Physical characteristics
- Source: Mount Mikuni
- • location: Oketo, Hokkaido, Japan
- • elevation: 940 m (3,080 ft)
- Mouth: Sea of Okhotsk
- • location: Kitami, Hokkaido, Japan
- • elevation: 0 m (0 ft)
- Length: 120 km (75 mi)
- Basin size: 1,930 km^{2} (750 sq mi)
- • average: 26.41 m^{3}/s (933 cu ft/s)

= Tokoro River =

River in Hokkaidō, Japan

The Tokoro River (常呂川, Tokoro-gawa) is a Class A river in Hokkaido, Japan.

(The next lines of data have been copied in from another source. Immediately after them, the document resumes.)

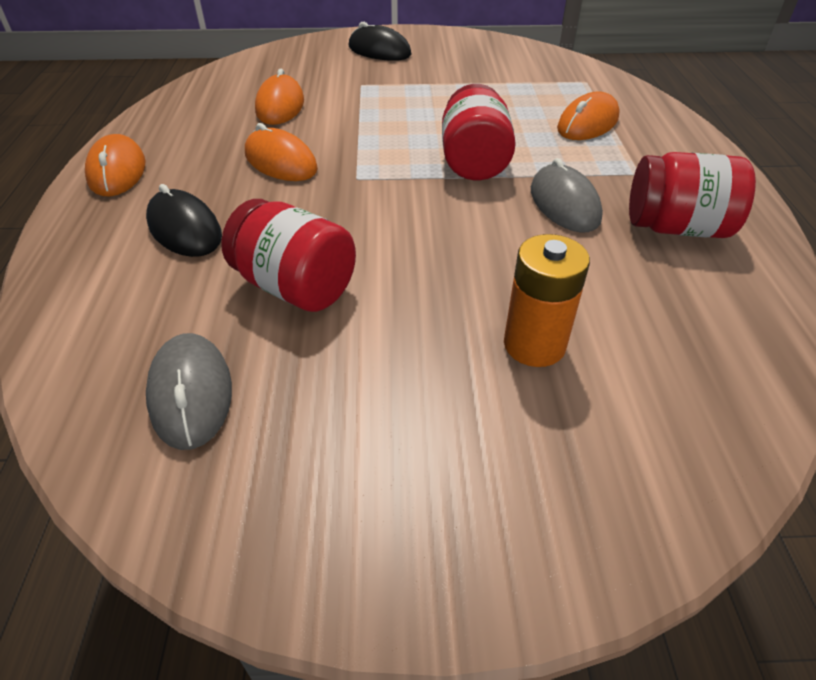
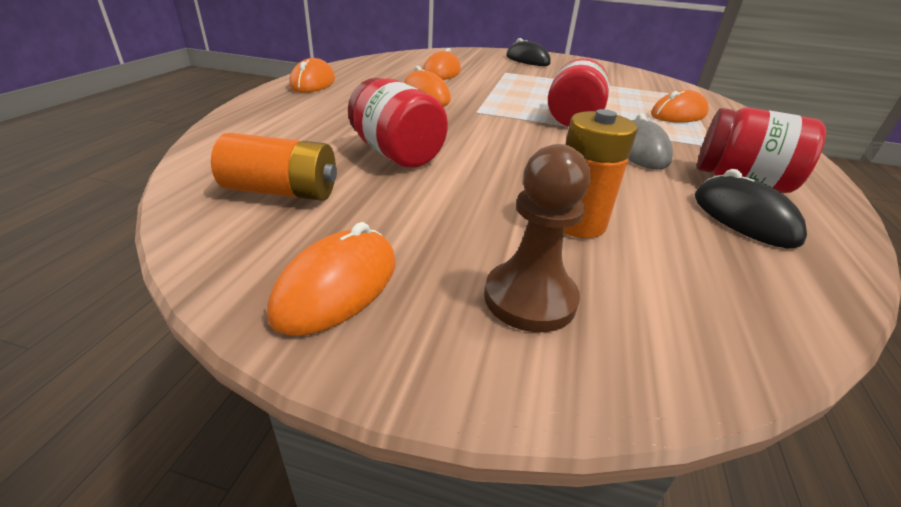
camera: 15 degrees right, 10 degrees down
(185, 229) = (337, 114): black mouse -> black mouse (743, 218)
(191, 393) = (282, 191): grey mouse -> orange battery
(329, 518) = (337, 287): none -> orange mouse
(524, 469) = (530, 298): none -> brown pawn

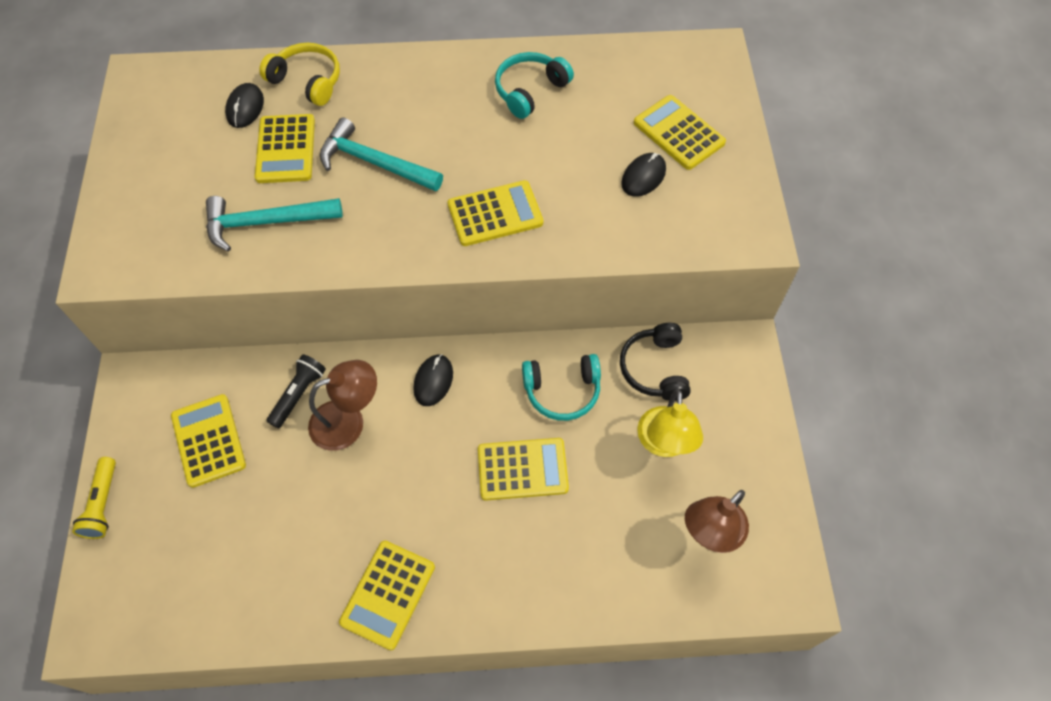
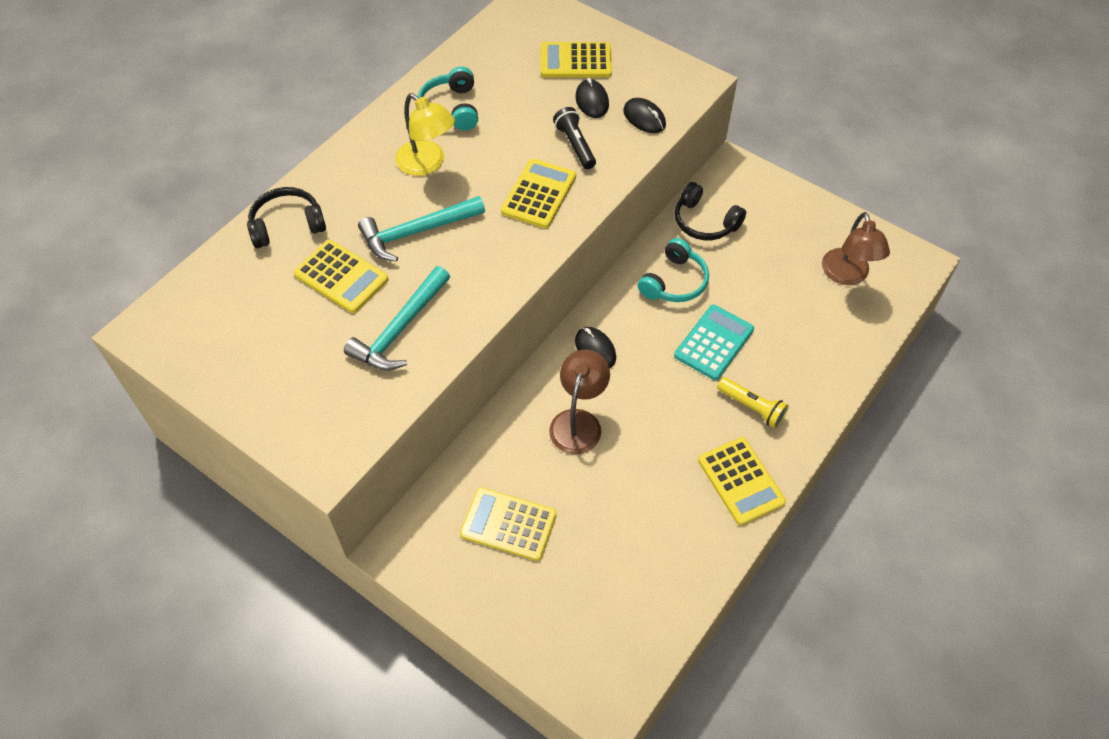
camera: 50 degrees left, 5 degrees down
(103, 504) = (497, 633): yellow flashlight -> yellow flashlight (752, 407)
(245, 107) = (267, 278): black mouse -> black mouse (644, 118)
(298, 394) = (525, 440): black flashlight -> black flashlight (575, 145)
(307, 81) = (287, 225): yellow headphones -> black headphones
(522, 469) = (714, 342): yellow calculator -> turquoise calculator
(664, 443) = (764, 255): yellow lamp -> yellow lamp (427, 164)

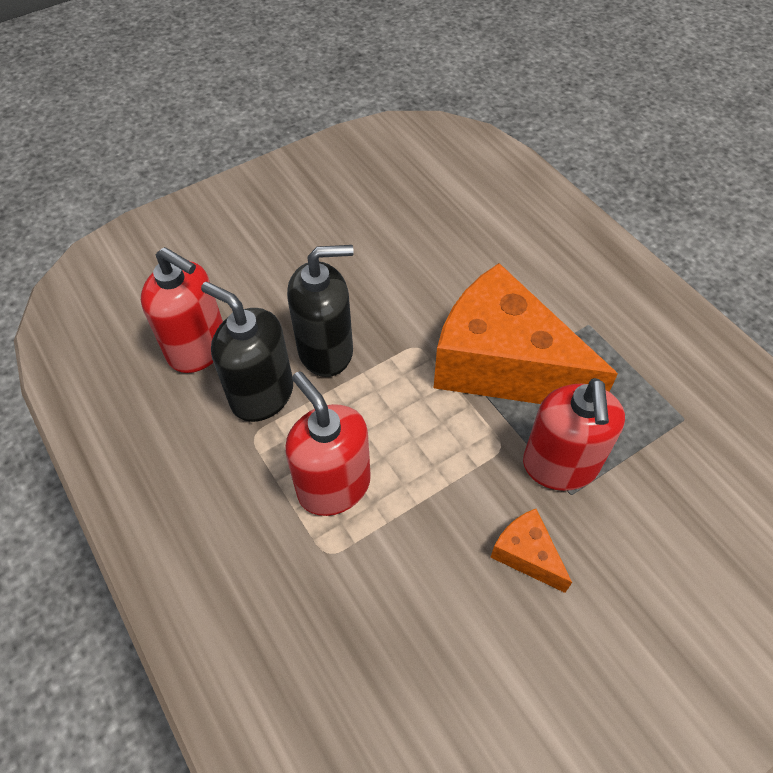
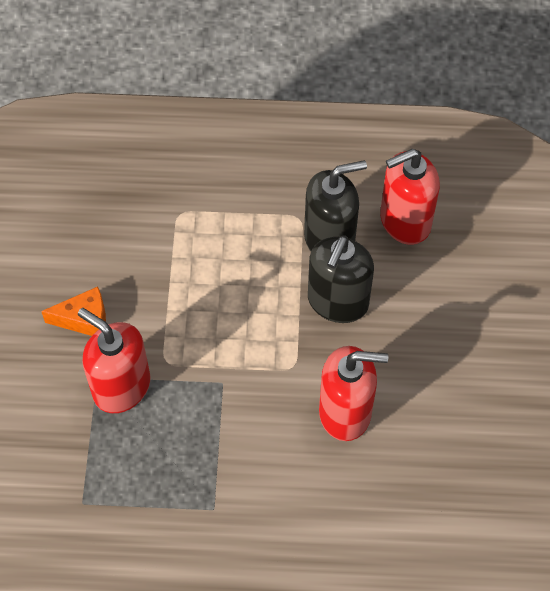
camera: 125 degrees right, 5 degrees up
(333, 486) = (222, 242): red soap dispenser -> red soap dispenser (345, 412)
(502, 365) = (229, 413): orange cheese -> none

The Tokoro River, which has its source in Mount Mikuni (alt. 1,541 m), flows through Oketo and Kunneppu and into the Sea of Okhotsk from Kitami. Many white-tailed eagles and Steller's sea eagles that have been designated as protected species by the national government are observed in its basin. A colony of purple azalea designated as a natural monument by the Hokkaido government and a forest of large-diameter Japanese elm trees along the Muka River, which flows parallel to the Tokoro River, are symbols of the region. At the Tokoro River Estuary Site, relics, remains of pit-dwellings and tomb pits from the Jōmon period have been found.